Secrecy and Transparency in the Patent World

“The patent system is built on a grand bargain: to gain exclusive rights to practice their inventions, inventors must disclose their proprietary knowledge publicly.”

As highlighted in the quote above by researchers Deepak Hegde and Stuart Graham in Science Magazine, the patent system relies on a concession between secrecy vs. transparency.

While pop culture may bias us to think of inventors as primarily secretive – I like to think of Morgan Freeman’s character building incredible things in Batman’s cave – the reality is that inventors are trying to balance the secrecy and transparency trade-off.

In the United States, patent applications go through the US Patent & Trade Office (USPTO), which has the power to change how these trade-offs work. 15 years ago, the USPTO did just that. 

Change in the Law

Prior to 1999, inventors had the freedom to keep patent ideas secret until they were granted by the US Patents & Trade Commission.

This was inconsistent with most international patent law, as most other countries have required inventors to publish their patent application to the public within 18 months of filing. In 1999, Congress passed the American Inventors Protection Act (AIPA), requiring inventors to join the rest of the world and publish their filings publically within 18 months of the application date.

This law applies only to utility patents, the most common type of patent, which are granted to inventions which aid in useful or new improvements on process, machine, manufacture, or creation of new matter. AIPA exempts design patents, such as those involved in cases like the Apple-Samsung war.


This law has drawn a great deal of criticism. Upon the passing of AIPA, 24 Nobel Laureates in economics and sciences wrote a letter to Congress contending that the inability to keep patents secret until they are officially granted is detrimental to many inventors for whom patent secrecy is essential. Hegde and Graham find that policy makers are of two beliefs—the first believe secrecy in patenting is important for the private benefit to inventors, the second believe disclosure is important for the societal benefit to innovation.

Congress responded to the letter by allowing inventors to opt-out of the 18 month disclosure requirement. This would effectively nullify the AIPA law for those who choose to opt-out.

This led to several questions on the impact of AIPA, primarily:

  1. To what degree do inventors value secrecy?
  2. How do those who choose disclosure compare—in terms of their success as measured by economic impact—to their non-disclosure counterparts?

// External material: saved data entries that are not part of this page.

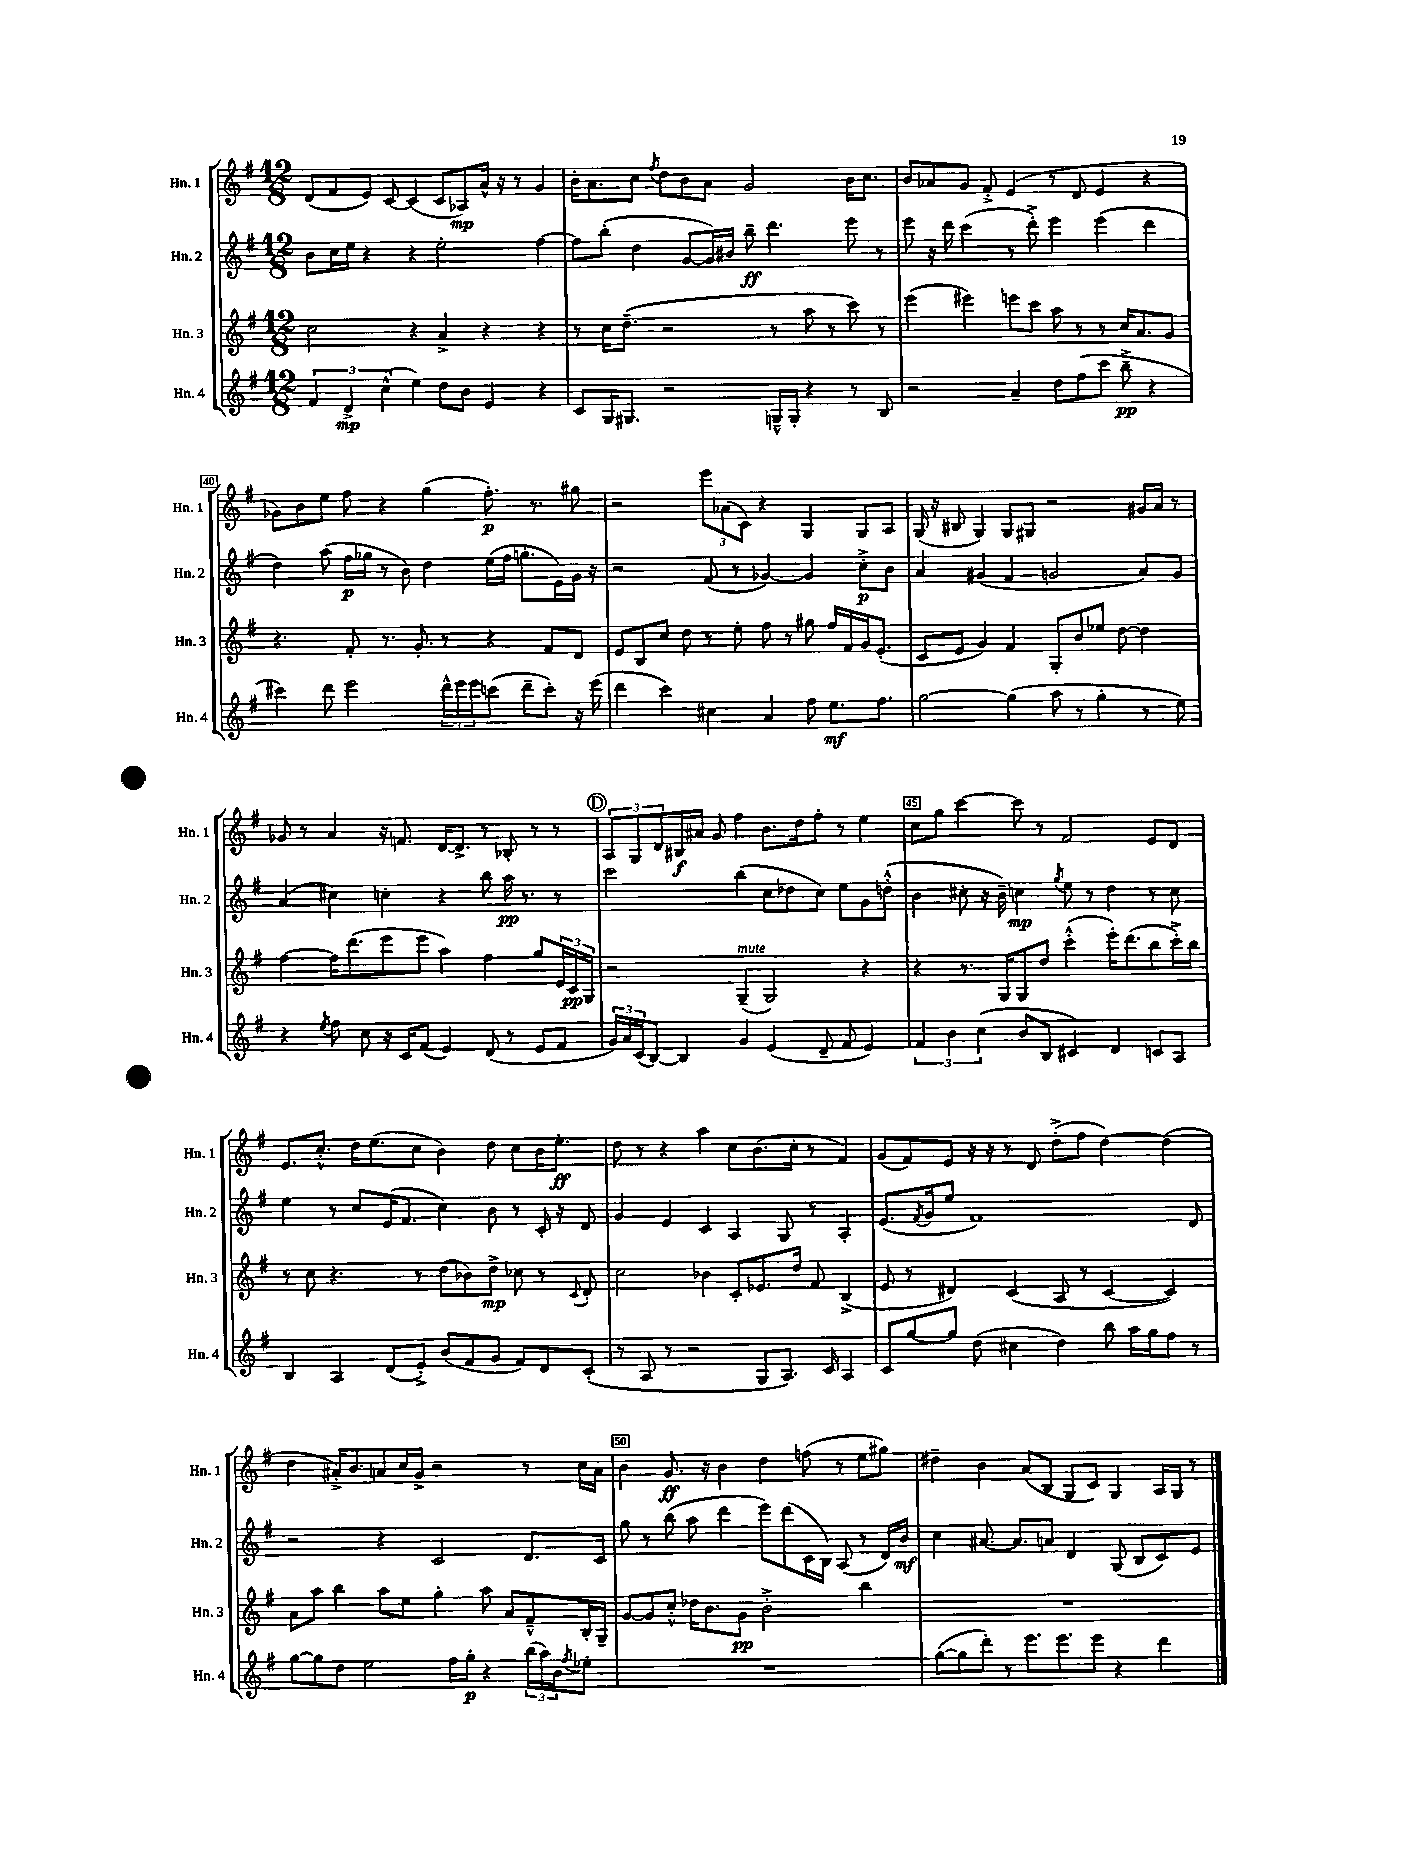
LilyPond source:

<<
\new StaffGroup <<
\new Staff = "s0" \with { instrumentName = "Hn. 1" shortInstrumentName = "Hn. 1" } {
    \clef treble \key g \major \numericTimeSignature \time 12/8
    d'8( fis'8 e'8) c'8~ c'4( c'8 aes8\mp) a'16-^ r16 r8 g'4 |
    b'16-. a'8. c''8 \acciaccatura { fis''8 } d''8 b'8 a'8 g'2 b'16 c''8. |
    b'8 aes'8 g'8 fis'8-.-> e'4( r8 d'8 e'4 r4 |
    ges'8) b'8 e''8 fis''8 r4 g''4( fis''8.-.\p) r8. gis''8 |
    r2 \tuplet 3/2 { e'''8 aes'8( c'8) } r4 g4 g8 a8 |
    g16( r16 bis8 g4) g8 gis8 r2 gis'16 a'16 r8 |
    ges'8 r8 a'4 r16 f'8. d'16~ d'8.-> r8 bes8-. r8 r8 |
    \mark \markup { \circle "D" } \tuplet 3/2 { a8 g8 d'8 } bis16\f ais'16 g'8 fis''4 b'8. d''16 fis''8-. r8 e''4 |
    c''8 g''8 c'''4~ c'''8 r8 fis'2 e'8 d'8 |
    e'8. c''8.-.-^ d''16 e''8.( c''8 b'4) d''8 c''8 b'16 e''8.-.\ff |
    d''8 r8 r4 a''4 c''8 b'8.( c''16-. r8 fis'4) |
    g'8( fis'8) e'8 r16 r16 r8 d'8 d''8-.->( fis''8 d''4~) d''4( |
    d''4 ais'16-.->) b'8. a'8 c''16 g'16-> r2 r8 c''16 a'16 |
    b'4 g'8.\ff r16 b'4 d''4 f''8( r8 e''8 gis''8) |
    dis''4-- b'4 a'8( b8 g8 c'8) g4 a16 g16 r8 \bar "|." |
}
\new Staff = "s1" \with { instrumentName = "Hn. 2" shortInstrumentName = "Hn. 2" } {
    \clef treble \key g \major \numericTimeSignature \time 12/8
    b'8 c''16 e''16 r4 r4 e''2-. fis''4~ |
    fis''8 b''8-.( d''4 g'8~ g'16) bis'16 b''8--\ff d'''4. e'''8 r8 |
    e'''8 r16 d'''16 c'''4( r8 d'''8-.->) e'''4 e'''4( d'''4 |
    d''4) a''8( fis''16\p ges''16 r8 b'8) d''4 e''16( fis''16 g''8.-. e'16) g'16 r16 |
    r2 fis'8( r8 ges'4~) ges'4 c''8-.->\p b'8 |
    a'4 gis'4( fis'4 g'2 a'8) g'8 |
    a'4( cis''4) c''4-. r4 b''8 a''16\pp r8. r8 |
    \mark \markup { \circle "D" } c'''2 b''4( c''8 des''8 c''8) e''8 g'8 d''8-.-^( |
    b'4 cis''8-. r16 b'16--) c''4\mp \acciaccatura { g''8 } e''8 r8 d''4 r8 c''8 |
    e''4 r8 c''8 e'16( fis'8. c''4) b'8 r8 c'16-. r16 d'8 |
    g'4 e'4 c'4 a4 g8 r8 a4-. |
    e'8.( \acciaccatura { fis'8 } g'16 e''8 fis'1) d'8 |
    r2 r4 c'2 d'8. c'16 |
    g''8 r8 b''8( a''8 d'''4 e'''8) d'''8( c'16 b16) a8( r8 d'16) b'16\mf |
    c''4 ais'8.~ ais'8. a'8 d'4 g8( b8 c'8) e'8 \bar "|." |
}
\new Staff = "s2" \with { instrumentName = "Hn. 3" shortInstrumentName = "Hn. 3" } {
    \clef treble \key g \major \numericTimeSignature \time 12/8
    c''2 r4 a'4-> r4 r4 |
    r8 c''16 d''8.--( r2 r8 a''8 r8 c'''8) r8 |
    e'''4( eis'''4) e'''8 c'''8 a''8 r8 r8 c''16 a'8. g'8 |
    r4. fis'8-. r8. g'8.-. r8 r4 fis'8 d'8 |
    e'8 b8 c''8 d''8 r8 e''8-. fis''8 r8 gis''8 fis''16 fis'16 g'16 e'8.-.( |
    c'8 e'8 g'4) fis'4 g8-. b'8 ees''8 d''8~ d''4 |
    fis''4~ fis''16 d'''8.( e'''8 e'''8 a''4) fis''4 g''8 \tuplet 3/2 { e'16 c'16\pp g16 } |
    \mark \markup { \circle "D" } r2 g4--^\markup { \italic "mute" }( g2) r4 |
    r4 r8. g16 g8 d''8 c'''4-.-^( e'''16-.) d'''8.( b''8 c'''16-.->) b''16 |
    r8 c''8 r4. r8 d''8( bes'8) d''8->\mp ces''8 r8 \appoggiatura { c'8 } d'8-. |
    c''2 bes'4 c'8-. ees'8. d''16 fis'8 b4->( |
    e'8 r8 dis'4) c'4( a8 r8 c'4~ c'4) |
    a'8 a''8 b''4 a''8 e''8 g''4-. a''8 a'8 fis'8---^ b16-. g16-- |
    g'8~ g'8 c''8-.-^ des''16 b'8. g'8\pp b'2-.-> b''4 |
    R1. \bar "|." |
}
\new Staff = "s3" \with { instrumentName = "Hn. 4" shortInstrumentName = "Hn. 4" } {
    \clef treble \key g \major \numericTimeSignature \time 12/8
    \tuplet 3/2 { fis'4 d'4->\mp c''4-^( } e''4) d''8 b'8 e'4 r4 |
    c'8 g16 gis8. r2 g16---^ g16-. r4 r8 b8 |
    r2 a'4-- d''8 fis''8( c'''8 b''8--->\pp r4 |
    cis'''4) d'''8 e'''2 \tuplet 3/2 { d'''16-^ e'''16 e'''16 } c'''8( d'''8-- c'''8-.) r16 e'''16( |
    d'''4 c'''4) cis''4 a'4 fis''8 e''8.\mf fis''8. |
    g''2~ g''4( a''8 r8 g''4-. r8 e''8) |
    r4 \acciaccatura { e''8 } fis''8 c''8 r16 c'16 fis'8( e'4) d'8( r8 e'8 fis'8 |
    \mark \markup { \circle "D" } \tuplet 3/2 { g'16) a'16 c'16( } b8~) b4 g'4 e'4( d'8-- fis'8 e'4) |
    \tuplet 3/2 { fis'4 b'4 c''4( } b'8 b8 cis'4) d'4 c'8 a8 |
    b4 a4 d'8( e'8-.->) b'8( fis'8 g'8 fis'8) d'8 c'8-.( |
    r8 a8 r8 r2 g8 a8.) c'16 a4 |
    c'8 g''8~ g''8 d''8( cis''4 d''4) b''8 a''16 g''16 fis''8 r8 |
    g''8~ g''8 d''8 e''2 fis''16 g''16-.\p r4 \tuplet 3/2 { b''16( a''16) b'16 } \acciaccatura { fis''8 } ees''8-. |
    R1. |
    g''8~( g''8 d'''8-.) r8 e'''8. e'''8. e'''8 r4 d'''4 \bar "|." |
}
>>
>>
\layout { \context { \Score currentBarNumber = #37 \override BarNumber.break-visibility = ##(#f #t #t) barNumberVisibility = #(every-nth-bar-number-visible 5) \override BarNumber.stencil = #(make-stencil-boxer 0.1 0.3 ly:text-interface::print) } }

To help understand these questions, Hegde and Graham researched whether or not inventors value secrecy in patenting.[i] In more research Hegde conducted with Hong Luo, the researchers explore time between patenting and licensing under this new law, to determine its effectiveness in creating measurable impact.[ii]

Research Findings and the Numbers

Inventors do not seem to be as concerned with secrecy as you might expect. In fact, findings show a few things to be true:

  1. Across all disciplines, across all sizes of inventors—most inventors (60%) choose to disclose.
  2. The most economically impactful inventors disclose, and disclose early.
  3. The decision to disclose or not disclose varies distinctly between invention industries.

Below is a chart that shows the industries and the type of inventors, and the degree to which they choose pre-grant disclosure, secrecy, or foreign protection (seeking patent in a foreign country—which typically means disclosure before the patent is granted).

The chart above shows that U.S. large inventors choose disclosure over 50 percent of the time. U.S. small inventors choose disclosure over 60 percent of the time.[iii]

The computer and communication industry chooses pre-patent grant secrecy most often among both U.S. large and small inventors – 16.6 and 17.1 percent, respectively. U.S. large inventors choose secrecy least often in the chemical industry. U.S. large inventors and U.S. small inventors choose secrecy equally often in the drugs and medical instruments industry – 5.3 percent of the time.

Potential Benefits of Transparency to Society

The findings indicate that most inventors are comfortable disclosing their invention ideas. With that in mind, how has this benefited society?

  1. Less duplicative research and money is spent on R&D, aiding in greater scientific and technological advancement.
  2. Commercialization is expanded as patents are viewed as more credible, earlier on, with USPTO publishing—helping inventors in partnering with buyers and licensors.
  3. Time between applications and licensing is faster—about 8.5 months—leading to faster commercialization for an invention.

U.S. patent law is now consistent with most of the world in terms of expecting disclosure within 18 months of application filing. The U.S. is unique in that non-disclosure is an option for inventors who choose to opt-out, should the inventor find private benefit in secrecy. More often than not, most inventors choose to disclose; and the most economically impactful patents are most often disclosed and disclosed early for public knowledge. The new transparency in patent application helps inventors save time and resources allowing them to invest more productively.


[i] Deepak Hegde and Stuart Graham, Do inventors value secrecy in patenting? Evidence from the American Inventor’s Protection Act of 1999,

[ii] Deepak Hegde and Hong Luo, Imperfect Information, Patent Publication, and the Market for Ideas. 2013 Working Paper.

[iii] U.S. small entities are defined by the USPTO as a person, a small business (by government standards), or a nonprofit. U.S. large entities are defined by the USPTO as firms that do not fall in the small entity category.